Networks and Power
May 22, 2013 3 CommentsI am just coming from a convening of the Northern New England Networks Community of Practice in Crawford Notch, New Hampshire. The theme of the gathering was “Power and Networks,” and very timely in that a few network building initiatives with which I am working are reaching a fever pitch in terms of working out issues of power and privilege. Borrowing from something my IISC colleague Cynthia Silva Parker has said in the past, while power is always at the table, now it’s on the table! And I wanted to share some of the gleanings from the overall session.
My mental point of departure in the conversations in New Hampshire was that power in and of itself is not a bad thing. It can be both generative and degenerative. Another IISC colleague and blogger in this space, Linda Guinee, has posted some very helpful pieces on power (see “What is Power Anyway?” and “Where Does Power Come From?”). From her, the thinkers upon which she draws, and my own experience, I have come (in an ever-evolving way) to see power basically as both “the capacity to produce change” (Jean Baker Miller) and “the drive of everything to realize itself” (Paul Tillich). In other words, it is something that emanates from each being and is also socially constructed. Another operating assumption is that power is not fixed or finite, and that it plays out in different ways (there are different kinds and sources of power).
A big part of the Community of Practice conversation hovered indirectly around the question of how we keep power generative in networks. This is some of what was offered.
- Name it (power), up front, and in its different dimensions.
- Be aware of who is in the core and the periphery of the network (practically and values-wise).
- Continuously cultivate transparency and trust.
- Be wary of trying to embrace “structurelessness,” which can simply privilege the privileged in unacknowledged ways.
- Avoid force-fitting and trying to merge everything and everyone into one (as Mary Parker Follett once wrote, “Unity, not uniformity, must be our aim. We attain unity only through variety. Differences must be integrated, not annihilated, not absorbed.”
- Understand the difference between diversity, inclusion, and equity (see page 2 of this D5 Coalition report for some helpful distinctions).
- Understand that talking about “the grasstops”, “the grassroots” and “the community” is not always helpful. Sometimes this can mask more nuanced dynamics or be code for talking about things like race and class. Break it down.
- Connect, connect, connect.
What else? Help us to continue the conversation . . .
3 Comments
So important. Another aspect of power is influence, and it is the form of power that is most salient in networks. I have seen people of good will try to make things more equal by developing structures that can constrain the power of influencers, and they inadvertently stifle an essential currency in a network.
Networks concerned with justice need to have enough of an analysis of structural oppression and cultural conditioning to actively bring in those individiduals that tend to be excluded, but this bringing in is more than having them show up to a meeting, it is about building strong enough relationships that you are actually influenced by those who had been previously excluded.

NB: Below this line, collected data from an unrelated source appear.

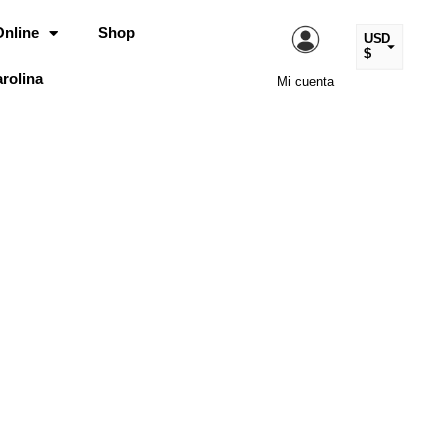
Online
Shop
USD
$
rolina
Mi cuenta
ARS
$
EUR
€
MXN
$
COP
$
CLP
$
UYU
$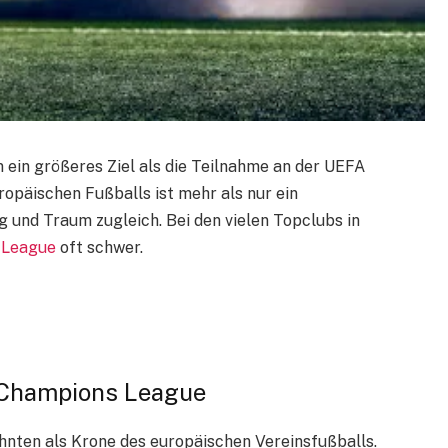
 ein größeres Ziel als die Teilnahme an der UEFA
opäischen Fußballs ist mehr als nur ein
 und Traum zugleich. Bei den vielen Topclubs in
 League
oft schwer.
r Champions League
hnten als Krone des europäischen Vereinsfußballs.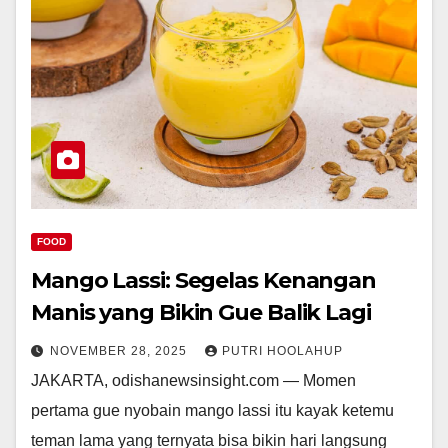
FOOD
Mango Lassi: Segelas Kenangan
Manis yang Bikin Gue Balik Lagi
NOVEMBER 28, 2025
PUTRI HOOLAHUP
JAKARTA, odishanewsinsight.com — Momen
pertama gue nyobain mango lassi itu kayak ketemu
teman lama yang ternyata bisa bikin hari langsung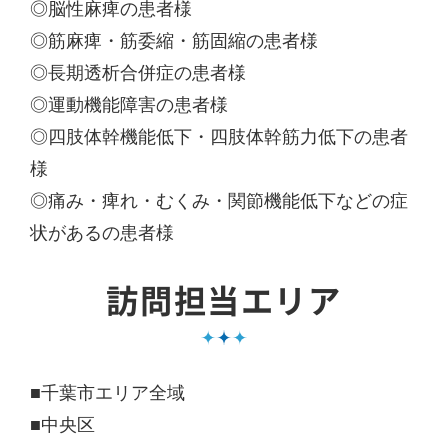
◎脳性麻痺の患者様
◎筋麻痺・筋委縮・筋固縮の患者様
◎長期透析合併症の患者様
◎運動機能障害の患者様
◎四肢体幹機能低下・四肢体幹筋力低下の患者
様
◎痛み・痺れ・むくみ・関節機能低下などの症
状があるの患者様
訪問担当エリア
■千葉市エリア全域
■中央区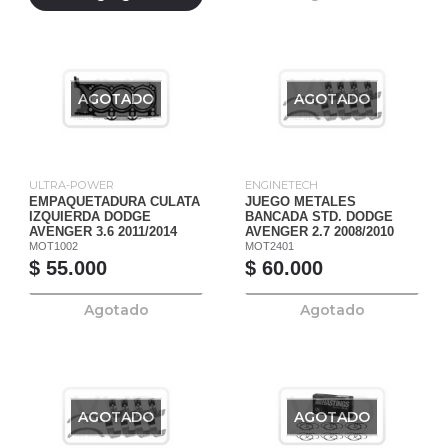
AGOTADO
AGOTADO
ULTRA-POWER
ENGINETECH
EMPAQUETADURA CULATA
JUEGO METALES
IZQUIERDA DODGE
BANCADA STD. DODGE
AVENGER 3.6 2011/2014
AVENGER 2.7 2008/2010
MOT1002
MOT2401
$ 55.000
$ 60.000
Agotado
Agotado
AGOTADO
AGOTADO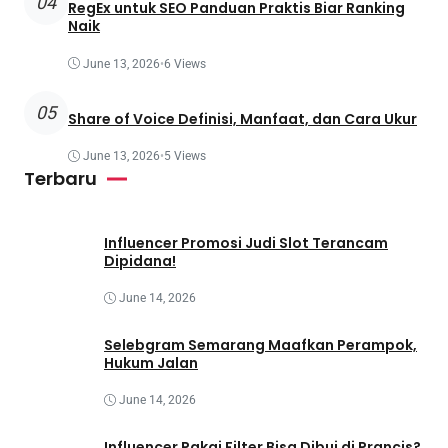
04
RegEx untuk SEO Panduan Praktis Biar Ranking
Naik
June 13, 2026
•
6 Views
05
Share of Voice Definisi, Manfaat, dan Cara Ukur
June 13, 2026
•
5 Views
Terbaru
Influencer Promosi Judi Slot Terancam
Dipidana!
June 14, 2026
Selebgram Semarang Maafkan Perampok,
Hukum Jalan
June 14, 2026
Influencer Pakai Filter Bisa Dibui di Prancis?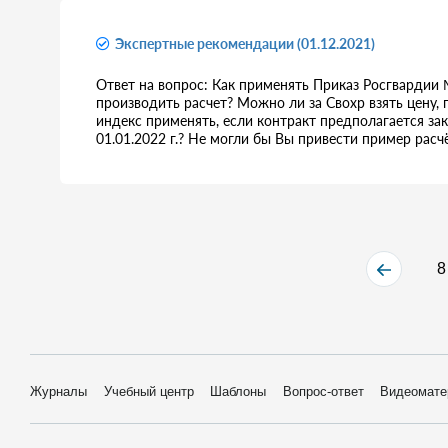
Экспертные рекомендации (01.12.2021)
Ответ на вопрос: Как применять Приказ Росгвардии №
производить расчет? Можно ли за Свохр взять цену
индекс применять, если контракт предполагается закл
01.01.2022 г.? Не могли бы Вы привести пример расч
8
Журналы
Учебный центр
Шаблоны
Вопрос-ответ
Видеомате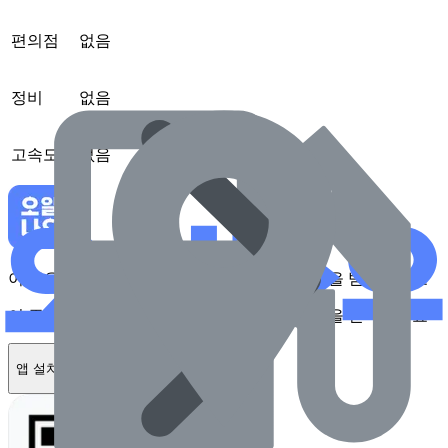
편의점
없음
정비
없음
고속도로
없음
이 주유소를 앱에서 확인하고 최대 1만원 혜택을 받아보세요
이 주유소를 앱에서 확인하고 최대 1만원 혜택을 받아보세요
앱 설치하기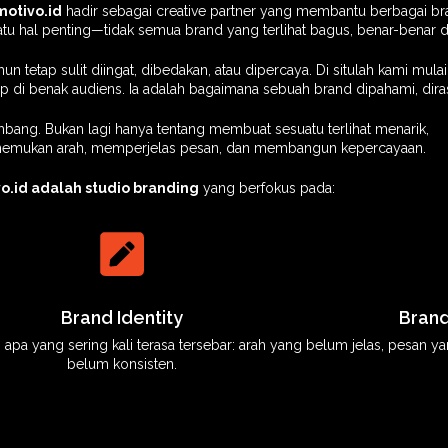
motivo.id
hadir sebagai creative partner yang membantu berbagai bran
tu hal penting—tidak semua brand yang terlihat bagus, benar-benar 
tetap sulit diingat, dibedakan, atau dipercaya. Di situlah kami mula
 di benak audiens. Ia adalah bagaimana sebuah brand dipahami, dirasa
rkembang. Bukan lagi hanya tentang membuat sesuatu terlihat menarik,
nemukan arah, memperjelas pesan, dan membangun kepercayaan.
o.id adalah studio branding
yang berfokus pada:
Brand Identity
Bran
a yang sering kali terasa tersebar: arah yang belum jelas, pesan ya
belum konsisten.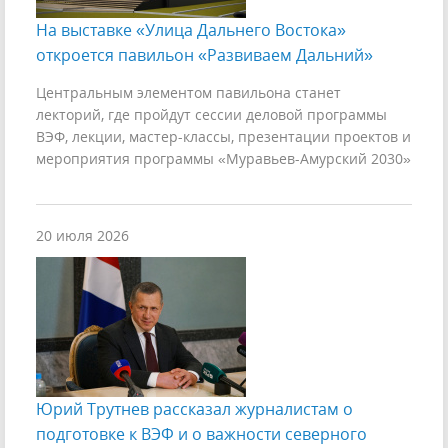
На выставке «Улица Дальнего Востока»
откроется павильон «Развиваем Дальний»
Центральным элементом павильона станет
лекторий, где пройдут сессии деловой программы
ВЭФ, лекции, мастер-классы, презентации проектов и
мероприятия программы «Муравьев-Амурский 2030»
20 июля 2026
Юрий Трутнев рассказал журналистам о
подготовке к ВЭФ и о важности северного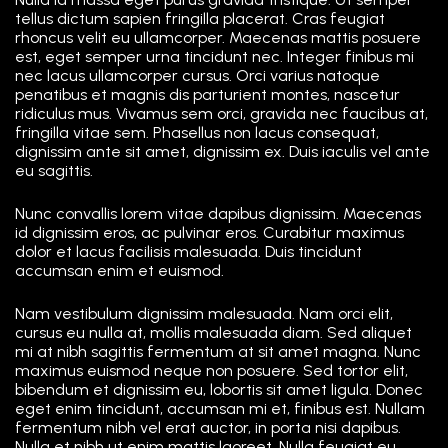
tellus dictum sapien fringilla placerat. Cras feugiat
rhoncus velit eu ullamcorper. Maecenas mattis posuere
est, eget semper urna tincidunt nec. Integer finibus mi
nec lacus ullamcorper cursus. Orci varius natoque
penatibus et magnis dis parturient montes, nascetur
ridiculus mus. Vivamus sem orci, gravida nec faucibus at,
fringilla vitae sem. Phasellus non lacus consequat,
dignissim ante sit amet, dignissim ex. Duis iaculis vel ante
eu sagittis.
Nunc convallis lorem vitae dapibus dignissim. Maecenas
id dignissim eros, ac pulvinar eros. Curabitur maximus
dolor et lacus facilisis malesuada. Duis tincidunt
accumsan enim et euismod.
Nam vestibulum dignissim malesuada. Nam orci elit,
cursus eu nulla at, mollis malesuada diam. Sed aliquet
mi at nibh sagittis fermentum at sit amet magna. Nunc
maximus euismod neque non posuere. Sed tortor elit,
bibendum et dignissim eu, lobortis sit amet ligula. Donec
eget enim tincidunt, accumsan mi et, finibus est. Nullam
fermentum nibh vel erat auctor, in porta nisi dapibus.
Nulla et nibh ut enim mattis laoreet. Nulla feugiat eu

Great points, Gibran. What I hear in your second paragraph is that we need to move beyond inclusion to creating equitable opportunities to shape shared destiny.
This is very interesting, this thinking about generative
power. Also, the reference to Mary Parker Follett is unexpected and very much in
place. What I miss however is the model of generative power. Follett was quite
near to that, but could not finish the job about calculating the effects of
interaction. We are still in need for a new calculus, to calculate the effects
of interaction being potential nonlinear effects. With this calculus we may
dis-cover the “full generative power of interaction” (Bruner, 1996). The model
of interaction we need is a model with relationships as generative
relationships. It is the interdependent relationship between the quality of
interaction and the quality of relationships involved that may become the
engine for the generative power of interaction. To understand the potential
nonlinear effects, we need to understand the complexity of the generative
mechanisms involved. The unit to study is the cyclical-helical unity of
interaction within reciprocal relationships. The model of this complex unit may
account for the generativity of the human beings involved in the interaction, to
be understood as the potential nonlinear way of being: of being generative
(Senge, 1990). In June, I will present my new model of interaction with
unexpected nonlinear effects at a conference in Uppsala, at the 41-st World
Congress of the International Institute of Sociology (10-11 of June).